Invocation is identical to step 6, just against the current tree's `lib/*`:
```
./mvnw -pl pinot-perf clean package -DskipTests -am
java -Xms4G -Xmx8G -cp 'pinot-perf/target/pinot-perf-pkg/lib/*' \
org.openjdk.jmh.Main 'org.apache.pinot.perf.<BenchmarkClass>' <same JMH + jvmArgsAppend flags> \
> .bench-compare/current-<sha-or-WIP>.txt 2>&1
```
8. **Clean up the worktree.** `git worktree remove /tmp/pinot-bench-baseline --force`. Do this even if steps 6 or 7 failed.
9. **Diff the results.** Parse JMH's table output (the `Benchmark ... Score Error Units` lines) from both files. Produce a table:
```
Benchmark Baseline (ops/s) Current (ops/s) Δ Δ%
foo.methodA 1234.5 ± 12.1 1478.2 ± 15.3 +243.7 +19.7%
foo.methodB 987.6 ± 8.0 992.1 ± 7.2 +4.5 +0.4%
```
Use "ops/s", "ns/op", or whatever unit JMH emits — don't convert.
10. **Report.** Print the table. Flag any benchmark where `|Δ%| > 2×error%` as likely a real change (otherwise probably noise). Include the paths to the raw files so the user can share them in a PR.
## Notes
- **Stale-jar trap is the #1 source of mysterious failures.** Pinot benchmarks that fail on a subsequent run of `/bench-compare` in the same repo almost always fail because of duplicate third-party jars in `pinot-perf/target/pinot-perf-pkg/lib/` — typically `zookeeper-X.jar` + `zookeeper-Y.jar` (or equivalent for helix, netty, guava) from different builds. The failure shows up as a deeply-wrapped `ZkTimeoutException: Unable to connect to zookeeper server within timeout: 1000` (or similar NoSuchMethodError swallowed into an infrastructure-looking error). First diagnostic when a second run fails: `ls pinot-perf/target/pinot-perf-pkg/lib/ | sort | awk -F- '{v=$NF; sub("\\.jar$","",v); k=$0; sub("-"v"\\.jar$","",k); print k}' | sort | uniq -d` to spot duplicates. The fix is always `./mvnw -pl pinot-perf clean package -DskipTests -am`, never `rm` individual jars.

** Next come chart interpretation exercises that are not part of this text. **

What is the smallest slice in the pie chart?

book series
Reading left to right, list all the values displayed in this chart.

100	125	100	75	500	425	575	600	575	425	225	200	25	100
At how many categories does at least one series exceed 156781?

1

- Worktrees require a clean `.git`. If the repo is in the middle of a rebase/merge, abort with a clear message.
- **JDK 21 needs the full `--add-opens` / `--add-exports` flag set** for any cluster-backed benchmark (extends `BaseClusterIntegrationTest`). Without them, ZK startup fails with `InaccessibleObjectException: ... module java.base does not "opens java.lang"`. Pass via `-jvmArgsAppend=...` to `org.openjdk.jmh.Main`; CI's `pinot_tests.yml` has the canonical list.
- **The generated `pinot-<BenchmarkClass>.sh` scripts hard-code `-Xms24G -Xmx24G`.** Avoid them — use `java -cp 'lib/*' org.openjdk.jmh.Main <FQN>` directly with your own `-Xmx`.

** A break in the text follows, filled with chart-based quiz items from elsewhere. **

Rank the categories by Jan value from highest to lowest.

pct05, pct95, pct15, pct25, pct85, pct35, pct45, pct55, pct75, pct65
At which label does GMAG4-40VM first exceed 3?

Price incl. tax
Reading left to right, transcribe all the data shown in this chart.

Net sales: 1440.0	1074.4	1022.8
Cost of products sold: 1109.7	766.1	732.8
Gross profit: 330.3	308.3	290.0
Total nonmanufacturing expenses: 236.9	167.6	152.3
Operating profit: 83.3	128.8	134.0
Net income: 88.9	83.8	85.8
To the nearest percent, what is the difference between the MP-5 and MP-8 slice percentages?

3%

- **Not every benchmark has a generated script.** The appassembler programs list in `pinot-perf/pom.xml` covers ~21 of ~60 benchmark classes. The direct `java -cp` invocation works for any of them.

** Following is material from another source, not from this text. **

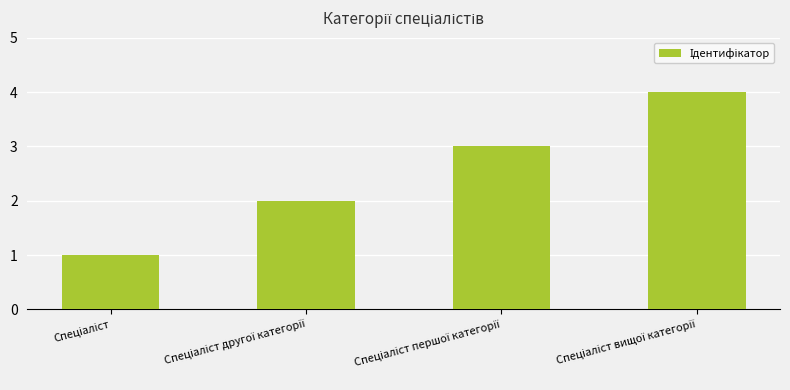

What is the sum of all values?

10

- JMH's `-l` (list benchmarks) flag **does not help here** — Pinot benchmark classes have custom `main()` entry points that construct `OptionsBuilder` directly, ignore CLI args, and plunge straight into `Runner.run(...)` which in turn kicks off `@Setup`. For `BenchmarkDictionary` this `@Setup` alone burns 5+ minutes building dictionaries. There is no fast sanity-check short of actually running the benchmark through `org.openjdk.jmh.Main` (which at least accepts `-wi 1 -i 1 -r 1s -w 1s` to minimise it).
- Benchmarks must run on the same hardware, same JDK, same OS load. Warn the user if they're on battery power or running other heavy processes.
- Do not `sleep` between runs for "timing" reasons. If a second run fails, it is the stale-jar issue (above), not TIME_WAIT. I spent a long time chasing the timing hypothesis before spotting the classpath mismatch.
- If the benchmark's output format isn't plain JMH (e.g. `BenchmarkVectorIndex` writes a custom report), don't try to parse it — just save both outputs and tell the user where they are, with a note that manual comparison is needed.
- Never use `git stash` instead of a worktree. Stash can be lost if the second build fails and the user doesn't know to pop it.